In the hospital, Icy puts puzzles together, like she tries to put herself together. |
Icy's experiences in the hospital are weird. Although she has very little actual treatment, she gets miraculously better and is released. This seems like a complete denial of what happened in those sorts of settings. Icy's rebellions and actings-out are tolerated rather than brutally suppressed. She is on no regular medicines. Everyone is wonderful and the Nurse Ratchet character is satisfyingly banished.
More stuff happens. Icy deals with loss and with a peculiar religious conversion that seems like a lengthy non sequitur in the context of the book. The religious material is certainly interesting and vividly presented. It seems that the extremes of religious expression give Icy an outlet for her urges and compulsions. She begins singing with several different choirs, and singing helps. When she sings, the urges go away. The roots and berries are no longer poisonous; she is all good.
There is a Harry-Potteresque epilogue that cheapens this book. "See, I became a useful person who helps others in a wonderful way, so that means all my suffering was OK." Again, my inner cynic was triggered. And, in terms of literature, we already knew that with the last sentence of the last chapter. It's like the author didn't trust her readers and didn't trust her own writing. Please razor blade out the epilogue before you begin reading.
Here's the ending of the last chapter, when Icy is singing at big concert--the real best place for the book to end.
"At that moment, a handwritten sign shot up like a crown above the heads of the crowd. Dressed in red, white, and blue, Miss Emily was tilting on top of the bench like an unfurled, massive flag, propped up by the sturdy shoulders of Darrel Lute. WELCOME TO THE WORLD, the sign read. Right then and there, I believed in my future. In front of the whole of Ginseng, beneath the mountain of cloth, my heart was finally beating bright red and strong for all to see."

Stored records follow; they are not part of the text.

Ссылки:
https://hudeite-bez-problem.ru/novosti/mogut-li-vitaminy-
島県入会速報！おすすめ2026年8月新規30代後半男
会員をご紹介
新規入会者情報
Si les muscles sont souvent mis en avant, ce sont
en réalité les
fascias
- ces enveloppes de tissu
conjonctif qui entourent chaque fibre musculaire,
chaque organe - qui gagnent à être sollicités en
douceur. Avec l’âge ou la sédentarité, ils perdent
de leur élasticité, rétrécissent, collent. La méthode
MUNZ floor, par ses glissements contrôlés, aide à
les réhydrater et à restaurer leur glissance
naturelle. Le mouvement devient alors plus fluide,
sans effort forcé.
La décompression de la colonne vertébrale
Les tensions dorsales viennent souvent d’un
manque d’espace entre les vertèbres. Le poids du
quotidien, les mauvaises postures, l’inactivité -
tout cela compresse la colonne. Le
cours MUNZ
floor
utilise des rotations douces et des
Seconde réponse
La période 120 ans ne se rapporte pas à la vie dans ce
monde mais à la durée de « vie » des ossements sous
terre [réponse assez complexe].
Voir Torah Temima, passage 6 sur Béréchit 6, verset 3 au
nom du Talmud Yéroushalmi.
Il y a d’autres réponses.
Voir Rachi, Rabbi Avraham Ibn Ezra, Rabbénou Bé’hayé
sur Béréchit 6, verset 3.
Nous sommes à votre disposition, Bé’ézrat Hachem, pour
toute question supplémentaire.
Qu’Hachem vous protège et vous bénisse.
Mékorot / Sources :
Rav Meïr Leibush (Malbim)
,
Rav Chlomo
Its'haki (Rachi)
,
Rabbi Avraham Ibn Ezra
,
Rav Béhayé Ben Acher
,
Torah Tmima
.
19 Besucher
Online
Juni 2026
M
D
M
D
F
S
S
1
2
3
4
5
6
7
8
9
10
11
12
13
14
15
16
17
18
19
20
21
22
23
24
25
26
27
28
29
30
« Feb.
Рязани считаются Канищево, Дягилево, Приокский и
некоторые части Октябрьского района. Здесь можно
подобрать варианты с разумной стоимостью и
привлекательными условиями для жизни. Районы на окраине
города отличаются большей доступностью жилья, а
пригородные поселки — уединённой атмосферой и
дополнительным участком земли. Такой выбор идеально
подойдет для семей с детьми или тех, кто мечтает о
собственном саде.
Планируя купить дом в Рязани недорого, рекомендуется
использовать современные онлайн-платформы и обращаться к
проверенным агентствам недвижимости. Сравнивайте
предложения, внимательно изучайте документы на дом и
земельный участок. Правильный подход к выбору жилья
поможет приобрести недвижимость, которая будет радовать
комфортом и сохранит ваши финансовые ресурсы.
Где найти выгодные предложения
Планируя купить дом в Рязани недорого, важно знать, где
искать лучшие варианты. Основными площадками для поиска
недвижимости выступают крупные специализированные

What doubts can you have after that?
Trying Twitching
I have been experimenting with twitching. I have some familiarity with it from have restless leg syndrome. When I'm trying to sleep, my legs need to twitch. They probably do during the day, too, but I'm moving around enough to ease the need. I take medication for it. What if twitching gives me a tiny measure of the relief that Icy felt?
So far, I feel that an occasional twitch is useful and releases tension. However, I hope that my practice with twitching doesn't turn habitual. I'm already unusual enough without adding that.
Singing
Like Icy, I am never more relaxed and at ease than when I am singing. I soothe myself with singing all the time, or with whistling. Music is in me. And, I stick with music. I find that I will listen to the same band for months, the same set of songs. I'm processing that music over and over. I don't know why. I like all types of music. I'm on a Rolling Stones jag(ger) right now...have been listening to them for more than a year and can't get...no satisfaction, of course.
I feel most spiritually right when I am singing. I feel aligned. It's not a matter of good self/bad self, like it is with Icy. But when I'm singing, other stuff drops away. It's cool.